Revised plan for nuclear waste site fails to convince critics

Canadian Nuclear Laboratories (CNL) says only "low-level" nuclear waste would be allowed at the planned facility near the Ottawa River, but that revision hasn't appeased critics.

Chalk River site would only accept 'low-level' nuclear waste, CNL says

Canadian Nuclear Laboratories is proposing a 'near surface disposal facility for the disposal of solid, low-level radioactive waste' near Deep River, Ont. (Canadian Nuclear Laboratories)

Efforts to appease critics of a planned nuclear waste facility near the Ottawa River appear to be falling short.

Canadian Nuclear Laboratories (CNL) at Chalk River, Ont., is hoping the revised plan will move it a step closer to obtaining the approvals it needs for a "near surface disposal facility for the disposal of solid, low-level radioactive waste" at nearby Deep River, Ont., about 180 kilometres northwest of Ottawa in Renfrew County.

According to the manager of regulatory approvals for the disposal facility project, the biggest change is the type of waste that would be accepted. 

"The inventory is now only low-level radioactive waste," Sandra Faught said. "Back in 2017, there was a small percentage of intermediate-level waste, and that has been eliminated from the proposed inventory."

Several buildings at the Chalk River campus, which opened in 1945, would be decommissioned and the remnants would go into the proposed facility. This file photo from 1961 shows engineers checking a nuclear valve test rig. (Fred Blackstein)

Remnants of decommissioned buildings on the Chalk River campus, along with contaminated soil and a "small percentage" of low-level nuclear waste from "off-site locations," would be allowed at the waste site, according to the new plan.

CNL, a consortium that includes SNC Lavalin, needs to obtain environmental approvals and meet licensing requirements before it can begin construction on the facility, possibly in 2021. 

Water worries persist

Critics have called the project a nuclear waste "dump," and worry it could eventually leach into the Ottawa River, just 1.2 kilometres from the planned site.

"Radioactive wastes should never be abandoned right beside major water bodies," said Gordon Edwards, president of the Canadian Coalition for Nuclear Responsibility, in a news release.

Faught notes that in its revisions, CNL's modelling and monitoring has expanded to include an eight-kilometre stretch of the Ottawa River downstream from the Chalk River site.

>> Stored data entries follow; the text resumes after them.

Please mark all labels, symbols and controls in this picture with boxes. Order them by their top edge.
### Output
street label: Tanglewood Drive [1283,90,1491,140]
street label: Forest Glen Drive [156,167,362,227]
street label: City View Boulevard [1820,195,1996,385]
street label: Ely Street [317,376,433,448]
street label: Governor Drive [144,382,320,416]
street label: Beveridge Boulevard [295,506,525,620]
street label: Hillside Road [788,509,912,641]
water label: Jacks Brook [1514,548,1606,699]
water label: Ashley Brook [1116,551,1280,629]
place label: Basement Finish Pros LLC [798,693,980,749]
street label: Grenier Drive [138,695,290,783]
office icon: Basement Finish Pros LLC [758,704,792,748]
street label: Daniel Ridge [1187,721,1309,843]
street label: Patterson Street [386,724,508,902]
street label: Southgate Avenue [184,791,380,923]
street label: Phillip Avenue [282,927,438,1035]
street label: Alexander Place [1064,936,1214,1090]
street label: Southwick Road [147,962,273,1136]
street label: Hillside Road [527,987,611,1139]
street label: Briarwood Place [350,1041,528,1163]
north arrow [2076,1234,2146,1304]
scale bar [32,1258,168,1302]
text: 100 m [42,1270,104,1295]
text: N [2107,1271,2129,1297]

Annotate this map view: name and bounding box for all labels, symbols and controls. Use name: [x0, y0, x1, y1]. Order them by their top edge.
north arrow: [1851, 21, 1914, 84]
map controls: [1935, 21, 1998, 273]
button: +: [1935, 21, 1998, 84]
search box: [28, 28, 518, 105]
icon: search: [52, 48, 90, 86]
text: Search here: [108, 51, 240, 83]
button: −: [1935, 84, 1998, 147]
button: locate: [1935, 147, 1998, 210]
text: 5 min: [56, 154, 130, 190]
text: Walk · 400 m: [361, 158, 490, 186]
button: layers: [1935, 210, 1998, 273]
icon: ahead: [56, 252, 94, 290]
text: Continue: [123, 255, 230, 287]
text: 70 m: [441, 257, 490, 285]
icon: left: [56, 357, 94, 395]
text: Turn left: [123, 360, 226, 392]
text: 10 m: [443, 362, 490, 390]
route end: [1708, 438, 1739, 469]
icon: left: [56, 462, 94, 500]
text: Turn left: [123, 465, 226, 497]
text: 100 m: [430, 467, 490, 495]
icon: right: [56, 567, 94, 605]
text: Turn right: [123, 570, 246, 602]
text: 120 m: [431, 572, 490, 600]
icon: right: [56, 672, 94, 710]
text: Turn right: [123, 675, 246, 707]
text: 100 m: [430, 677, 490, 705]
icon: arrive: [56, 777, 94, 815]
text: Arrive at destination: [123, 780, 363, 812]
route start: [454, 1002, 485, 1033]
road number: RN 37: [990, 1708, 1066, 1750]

"We have now gone downstream to ensure that there would be no effects on the Ottawa River as a result of the project. By expanding the regional study area, we've included a greater portion of the Ottawa River," Faught noted.

Lynn Jones (with bull horn) stands beside Ole Hendrickson and other protesters concerned about what they call a nuclear waste 'dump' in 2018. (Julie Ireton/CBC )

Ole Hendrickson, a former government research scientist and researcher for the group Concerned Citizens of Renfrew County and Area, said even with the recent changes the proposed facility doesn't comply with International Atomic Energy Agency guidelines.

He said that's because Canadian law doesn't compel CNL to meet those international standards.

"So if the government itself, which is responsible for policy, does not have a policy that says it will meet international standards, that basically leaves Canadian nuclear laboratories free to do whatever they want," Hendrickson said.

CNL employees watch over the control room of the National Research Universal (NRU) reactor at Chalk River in 2018, days before its closure. (Sarah Sears/CBC News)

    The Chalk River nuclear facility is a federal site that contains waste generated during decades of federal research and development, he said.

    "The federal government is the owner of the waste, not Canadian Nuclear Laboratories. It's responsible for safe disposal, and it has simply abdicated its responsibility by handing over it to this consortium."

    In 2014, the federal government gave CNL control over nuclear operations at Chalk River, but the government continues to own the nuclear assets.